-- DOCUMENT SECTION --

↓

BFS vs DFS for Shortest Path: Why One Works and One Doesn't

You have a graph. You need the shortest path. Two algorithms come to mind: BFS and DFS. One of them solves your problem. The other finds a path, declares victory, and looks you right in the eye.

BFS guarantees the shortest path in unweighted graphs. DFS does not. This isn't a subtle edge case you can reason your way around. It's a structural difference that comes from how each algorithm decides what to visit next.

This guide covers why BFS works, why DFS fails, what to use when edge weights enter the picture, and the interview patterns that test this distinction.

BFS Explores by Distance

Breadth-first search processes nodes in order of their distance from the source. It visits every node one hop away, then every node two hops away, and so on. The layered expansion is what makes it useful for shortest paths.

On a small graph:

    A
   / \
  B   C
 / \   \
D   E   F

BFS from A visits in order: A, B, C, D, E, F. When it first reaches F via C, that path A → C → F has exactly 2 edges. BFS would never find a shorter route later because every node at distance 2 is already processed before any node at distance 3 gets touched. It expands like a ripple: everything one meter out before anything two meters out.

The first time BFS reaches a node, it has found the shortest path to that node. There's no way a longer exploration later discovers something better, because BFS works through distances monotonically.

The implementation tracks a visited set so nodes aren't processed twice. Once a node is added to the queue, the path that put it there is optimal.

from collections import deque

def bfs_shortest_path(graph, start, end):
    queue = deque([[start]])
    visited = {start}

    while queue:
        path = queue.popleft()
        node = path[-1]

        if node == end:
            return path

        for neighbor in graph[node]:
            if neighbor not in visited:
                visited.add(neighbor)
                queue.append(path + [neighbor])

    return None

Time complexity: O(V + E). Space: O(V) for the queue and visited set.

BFS layered expansion on a 6-node graph, showing nodes colored by distance from source

DFS Finds A Path. Not the Shortest One.

Depth-first search picks a direction and follows it as far as it can before backtracking. It's not trying to minimize anything. It has one goal: to explore. Whether the path it takes is optimal is genuinely not its concern. DFS has the energy of a colleague who found one solution and stopped reading the requirements.

↑

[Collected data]
↓

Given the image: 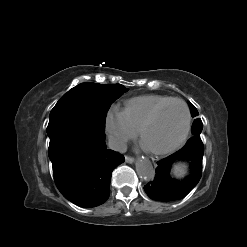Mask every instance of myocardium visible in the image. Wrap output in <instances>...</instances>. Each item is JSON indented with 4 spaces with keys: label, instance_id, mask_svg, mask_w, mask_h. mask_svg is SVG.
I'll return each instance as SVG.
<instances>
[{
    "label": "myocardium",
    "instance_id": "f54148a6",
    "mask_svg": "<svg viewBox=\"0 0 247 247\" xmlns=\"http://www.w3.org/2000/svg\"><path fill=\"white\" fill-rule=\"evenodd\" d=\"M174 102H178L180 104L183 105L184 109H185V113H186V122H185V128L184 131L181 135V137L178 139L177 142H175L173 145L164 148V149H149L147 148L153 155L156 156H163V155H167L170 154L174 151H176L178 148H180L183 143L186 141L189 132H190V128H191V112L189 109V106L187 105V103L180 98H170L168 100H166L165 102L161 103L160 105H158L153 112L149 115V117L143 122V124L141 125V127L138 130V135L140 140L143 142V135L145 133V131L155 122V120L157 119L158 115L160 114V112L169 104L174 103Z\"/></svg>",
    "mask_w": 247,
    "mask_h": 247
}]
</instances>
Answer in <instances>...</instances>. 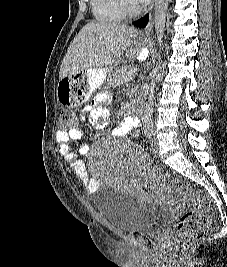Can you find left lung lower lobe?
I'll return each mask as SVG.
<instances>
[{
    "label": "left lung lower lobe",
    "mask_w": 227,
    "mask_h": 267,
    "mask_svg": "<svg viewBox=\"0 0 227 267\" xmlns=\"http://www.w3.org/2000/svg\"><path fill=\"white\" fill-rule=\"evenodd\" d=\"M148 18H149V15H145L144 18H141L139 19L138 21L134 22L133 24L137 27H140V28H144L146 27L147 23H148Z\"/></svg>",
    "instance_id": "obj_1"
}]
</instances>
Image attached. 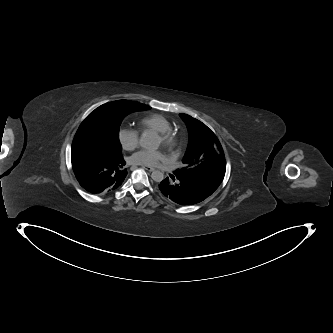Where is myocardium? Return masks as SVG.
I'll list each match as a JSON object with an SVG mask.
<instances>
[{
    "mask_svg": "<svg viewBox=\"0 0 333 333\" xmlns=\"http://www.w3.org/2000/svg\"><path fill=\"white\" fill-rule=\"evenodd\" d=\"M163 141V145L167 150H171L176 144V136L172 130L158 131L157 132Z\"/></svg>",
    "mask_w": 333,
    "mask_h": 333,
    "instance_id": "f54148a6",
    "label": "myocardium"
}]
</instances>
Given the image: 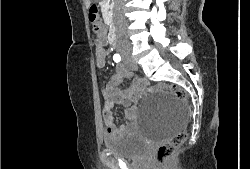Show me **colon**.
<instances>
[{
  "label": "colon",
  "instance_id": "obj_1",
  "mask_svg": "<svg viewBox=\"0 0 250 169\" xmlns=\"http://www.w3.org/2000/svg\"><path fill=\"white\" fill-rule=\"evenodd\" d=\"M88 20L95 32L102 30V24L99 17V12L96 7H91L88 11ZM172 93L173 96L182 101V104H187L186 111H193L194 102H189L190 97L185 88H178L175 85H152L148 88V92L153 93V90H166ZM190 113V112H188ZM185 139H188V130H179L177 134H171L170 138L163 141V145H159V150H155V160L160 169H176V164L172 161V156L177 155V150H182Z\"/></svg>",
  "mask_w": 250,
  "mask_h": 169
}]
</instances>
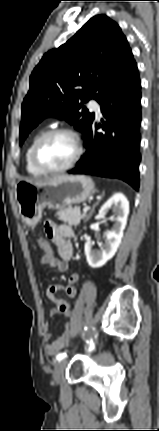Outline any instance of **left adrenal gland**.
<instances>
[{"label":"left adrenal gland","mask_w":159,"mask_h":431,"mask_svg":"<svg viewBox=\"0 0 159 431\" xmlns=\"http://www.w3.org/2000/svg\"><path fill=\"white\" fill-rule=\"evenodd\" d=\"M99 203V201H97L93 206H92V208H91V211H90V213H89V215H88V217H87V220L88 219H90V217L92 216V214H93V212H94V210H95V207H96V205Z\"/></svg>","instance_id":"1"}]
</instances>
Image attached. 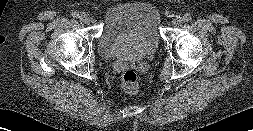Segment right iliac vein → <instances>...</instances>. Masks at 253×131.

↑

-- THE TASKS --
[1] Reproduce the passage of the BFS and DFS guide starting with "node = path[-1]" and going on through "queue.append(path + [neighbor])".
[2] Translate this sentence from the BFS and DFS guide into Spanish: "The first time BFS reaches a node, it has found the shortest path to that node."
None of the entries is needed here.

-- SOLUTIONS PER TASK --
[1]
node = path[-1]

        if node == end:
            return path

        for neighbor in graph[node]:
            if neighbor not in visited:
                visited.add(neighbor)
                queue.append(path + [neighbor])

[2] La primera vez que BFS llega a un nodo, ha encontrado el camino más corto hasta ese nodo.